AIM OF THE EXERCISE: Duplicate the lines of the items below word for word, everything from the start of the items down to the line that contains "October 2023", with both ends included.

BEGIN DATA LISTING

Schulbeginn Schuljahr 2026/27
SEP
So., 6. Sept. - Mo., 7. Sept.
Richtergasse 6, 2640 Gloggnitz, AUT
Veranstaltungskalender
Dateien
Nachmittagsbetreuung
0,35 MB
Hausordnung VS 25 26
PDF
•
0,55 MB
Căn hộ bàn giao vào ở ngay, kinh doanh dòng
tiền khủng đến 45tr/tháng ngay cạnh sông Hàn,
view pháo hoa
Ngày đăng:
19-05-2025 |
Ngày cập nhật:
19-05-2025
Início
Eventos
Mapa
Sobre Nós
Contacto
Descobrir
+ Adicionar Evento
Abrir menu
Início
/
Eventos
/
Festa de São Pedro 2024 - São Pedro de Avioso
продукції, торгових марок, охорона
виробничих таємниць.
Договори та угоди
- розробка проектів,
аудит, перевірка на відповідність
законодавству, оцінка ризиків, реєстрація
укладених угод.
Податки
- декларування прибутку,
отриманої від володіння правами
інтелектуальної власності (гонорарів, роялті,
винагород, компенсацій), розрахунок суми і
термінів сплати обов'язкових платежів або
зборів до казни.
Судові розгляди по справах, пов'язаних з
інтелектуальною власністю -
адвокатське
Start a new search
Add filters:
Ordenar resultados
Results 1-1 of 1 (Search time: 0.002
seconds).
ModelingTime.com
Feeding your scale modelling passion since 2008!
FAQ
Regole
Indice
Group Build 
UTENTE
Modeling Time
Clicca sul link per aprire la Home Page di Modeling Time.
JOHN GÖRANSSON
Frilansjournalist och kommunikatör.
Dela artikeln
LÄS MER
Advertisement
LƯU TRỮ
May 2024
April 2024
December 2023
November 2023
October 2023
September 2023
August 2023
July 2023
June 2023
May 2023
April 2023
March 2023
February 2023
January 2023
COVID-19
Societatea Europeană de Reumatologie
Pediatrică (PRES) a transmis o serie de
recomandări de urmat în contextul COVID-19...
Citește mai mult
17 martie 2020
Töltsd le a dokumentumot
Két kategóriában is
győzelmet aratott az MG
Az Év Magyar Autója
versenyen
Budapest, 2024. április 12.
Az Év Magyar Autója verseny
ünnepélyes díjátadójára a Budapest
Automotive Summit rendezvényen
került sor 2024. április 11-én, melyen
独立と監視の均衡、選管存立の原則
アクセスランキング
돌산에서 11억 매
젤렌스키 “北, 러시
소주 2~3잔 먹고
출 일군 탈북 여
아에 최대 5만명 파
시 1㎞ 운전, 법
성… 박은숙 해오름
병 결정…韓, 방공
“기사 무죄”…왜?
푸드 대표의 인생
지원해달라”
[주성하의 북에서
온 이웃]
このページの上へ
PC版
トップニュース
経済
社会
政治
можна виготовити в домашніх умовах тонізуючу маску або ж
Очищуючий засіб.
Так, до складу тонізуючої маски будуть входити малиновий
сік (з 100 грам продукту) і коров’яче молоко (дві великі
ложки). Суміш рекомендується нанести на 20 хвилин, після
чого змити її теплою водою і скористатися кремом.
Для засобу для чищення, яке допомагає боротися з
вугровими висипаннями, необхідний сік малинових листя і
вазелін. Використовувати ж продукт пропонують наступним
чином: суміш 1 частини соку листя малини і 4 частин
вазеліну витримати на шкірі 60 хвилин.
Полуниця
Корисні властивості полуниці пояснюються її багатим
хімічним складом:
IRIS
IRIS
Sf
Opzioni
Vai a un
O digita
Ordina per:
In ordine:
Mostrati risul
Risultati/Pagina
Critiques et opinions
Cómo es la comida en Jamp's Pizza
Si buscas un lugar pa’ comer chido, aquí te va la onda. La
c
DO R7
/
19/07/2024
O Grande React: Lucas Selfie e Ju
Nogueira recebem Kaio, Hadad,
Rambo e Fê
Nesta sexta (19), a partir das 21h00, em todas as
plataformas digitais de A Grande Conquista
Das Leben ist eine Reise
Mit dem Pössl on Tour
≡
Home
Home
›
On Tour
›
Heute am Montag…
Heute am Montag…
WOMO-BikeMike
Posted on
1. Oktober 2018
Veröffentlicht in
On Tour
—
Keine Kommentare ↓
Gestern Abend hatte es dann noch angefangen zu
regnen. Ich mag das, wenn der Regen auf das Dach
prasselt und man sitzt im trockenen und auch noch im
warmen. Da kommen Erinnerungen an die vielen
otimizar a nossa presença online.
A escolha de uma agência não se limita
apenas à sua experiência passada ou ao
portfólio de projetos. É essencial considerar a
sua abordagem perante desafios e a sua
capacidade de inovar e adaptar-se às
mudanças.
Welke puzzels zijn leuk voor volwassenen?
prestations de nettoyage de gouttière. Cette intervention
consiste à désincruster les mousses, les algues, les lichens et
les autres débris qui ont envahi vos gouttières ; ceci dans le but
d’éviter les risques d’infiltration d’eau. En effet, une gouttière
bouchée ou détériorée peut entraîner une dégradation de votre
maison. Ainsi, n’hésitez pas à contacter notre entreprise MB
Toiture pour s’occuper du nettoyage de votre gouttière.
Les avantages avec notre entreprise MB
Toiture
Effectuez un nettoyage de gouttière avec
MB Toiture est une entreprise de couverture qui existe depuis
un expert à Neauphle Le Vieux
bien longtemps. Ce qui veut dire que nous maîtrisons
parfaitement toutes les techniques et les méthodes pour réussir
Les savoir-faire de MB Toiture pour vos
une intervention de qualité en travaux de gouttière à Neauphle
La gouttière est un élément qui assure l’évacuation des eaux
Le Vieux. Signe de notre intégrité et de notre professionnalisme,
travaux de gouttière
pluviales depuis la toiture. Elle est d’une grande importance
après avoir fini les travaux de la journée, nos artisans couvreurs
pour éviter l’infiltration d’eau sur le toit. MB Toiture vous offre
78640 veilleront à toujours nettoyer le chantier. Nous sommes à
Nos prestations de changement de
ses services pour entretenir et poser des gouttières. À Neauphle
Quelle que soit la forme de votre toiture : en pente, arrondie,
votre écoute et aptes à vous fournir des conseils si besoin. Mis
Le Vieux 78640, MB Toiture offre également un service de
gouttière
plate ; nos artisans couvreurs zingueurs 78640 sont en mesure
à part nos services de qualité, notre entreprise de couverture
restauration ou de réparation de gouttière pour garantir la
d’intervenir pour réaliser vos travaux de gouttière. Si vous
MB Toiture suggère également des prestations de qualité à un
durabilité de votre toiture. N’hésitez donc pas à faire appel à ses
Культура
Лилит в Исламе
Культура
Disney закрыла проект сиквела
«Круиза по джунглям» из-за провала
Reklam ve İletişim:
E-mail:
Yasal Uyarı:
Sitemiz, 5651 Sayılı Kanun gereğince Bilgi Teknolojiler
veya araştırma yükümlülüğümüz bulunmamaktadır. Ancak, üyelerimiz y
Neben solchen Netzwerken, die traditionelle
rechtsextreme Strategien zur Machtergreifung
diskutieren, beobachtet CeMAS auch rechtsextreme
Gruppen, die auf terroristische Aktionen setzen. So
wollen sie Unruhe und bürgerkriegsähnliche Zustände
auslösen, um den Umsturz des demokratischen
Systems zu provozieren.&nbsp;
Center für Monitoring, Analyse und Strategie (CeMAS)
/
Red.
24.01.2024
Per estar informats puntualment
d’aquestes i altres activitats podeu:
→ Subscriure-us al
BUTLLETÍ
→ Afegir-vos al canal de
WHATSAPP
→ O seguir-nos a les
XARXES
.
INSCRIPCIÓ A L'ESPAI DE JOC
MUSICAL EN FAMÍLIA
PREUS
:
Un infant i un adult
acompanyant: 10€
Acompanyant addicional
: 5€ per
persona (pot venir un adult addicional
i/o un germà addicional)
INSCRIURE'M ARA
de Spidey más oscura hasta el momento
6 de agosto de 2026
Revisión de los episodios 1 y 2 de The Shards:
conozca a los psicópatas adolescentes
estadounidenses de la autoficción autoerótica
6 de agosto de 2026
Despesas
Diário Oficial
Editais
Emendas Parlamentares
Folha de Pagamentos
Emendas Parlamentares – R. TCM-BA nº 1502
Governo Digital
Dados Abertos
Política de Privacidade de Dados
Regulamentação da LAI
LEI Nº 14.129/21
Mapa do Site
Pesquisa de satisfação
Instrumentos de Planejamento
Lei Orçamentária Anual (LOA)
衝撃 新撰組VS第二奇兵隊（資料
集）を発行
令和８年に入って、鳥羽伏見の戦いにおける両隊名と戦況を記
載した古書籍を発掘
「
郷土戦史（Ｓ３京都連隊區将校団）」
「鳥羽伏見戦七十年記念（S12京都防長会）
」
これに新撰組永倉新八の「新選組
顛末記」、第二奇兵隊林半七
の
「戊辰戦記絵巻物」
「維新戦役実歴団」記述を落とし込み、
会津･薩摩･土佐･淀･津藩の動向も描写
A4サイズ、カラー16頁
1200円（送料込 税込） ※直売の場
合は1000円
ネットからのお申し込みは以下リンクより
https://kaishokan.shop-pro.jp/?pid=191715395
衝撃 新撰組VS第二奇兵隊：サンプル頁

END DATA LISTING

SOLUTION:
Schulbeginn Schuljahr 2026/27
SEP
So., 6. Sept. - Mo., 7. Sept.
Richtergasse 6, 2640 Gloggnitz, AUT
Veranstaltungskalender
Dateien
Nachmittagsbetreuung
0,35 MB
Hausordnung VS 25 26
PDF
•
0,55 MB
Căn hộ bàn giao vào ở ngay, kinh doanh dòng
tiền khủng đến 45tr/tháng ngay cạnh sông Hàn,
view pháo hoa
Ngày đăng:
19-05-2025 |
Ngày cập nhật:
19-05-2025
Início
Eventos
Mapa
Sobre Nós
Contacto
Descobrir
+ Adicionar Evento
Abrir menu
Início
/
Eventos
/
Festa de São Pedro 2024 - São Pedro de Avioso
продукції, торгових марок, охорона
виробничих таємниць.
Договори та угоди
- розробка проектів,
аудит, перевірка на відповідність
законодавству, оцінка ризиків, реєстрація
укладених угод.
Податки
- декларування прибутку,
отриманої від володіння правами
інтелектуальної власності (гонорарів, роялті,
винагород, компенсацій), розрахунок суми і
термінів сплати обов'язкових платежів або
зборів до казни.
Судові розгляди по справах, пов'язаних з
інтелектуальною власністю -
адвокатське
Start a new search
Add filters:
Ordenar resultados
Results 1-1 of 1 (Search time: 0.002
seconds).
ModelingTime.com
Feeding your scale modelling passion since 2008!
FAQ
Regole
Indice
Group Build 
UTENTE
Modeling Time
Clicca sul link per aprire la Home Page di Modeling Time.
JOHN GÖRANSSON
Frilansjournalist och kommunikatör.
Dela artikeln
LÄS MER
Advertisement
LƯU TRỮ
May 2024
April 2024
December 2023
November 2023
October 2023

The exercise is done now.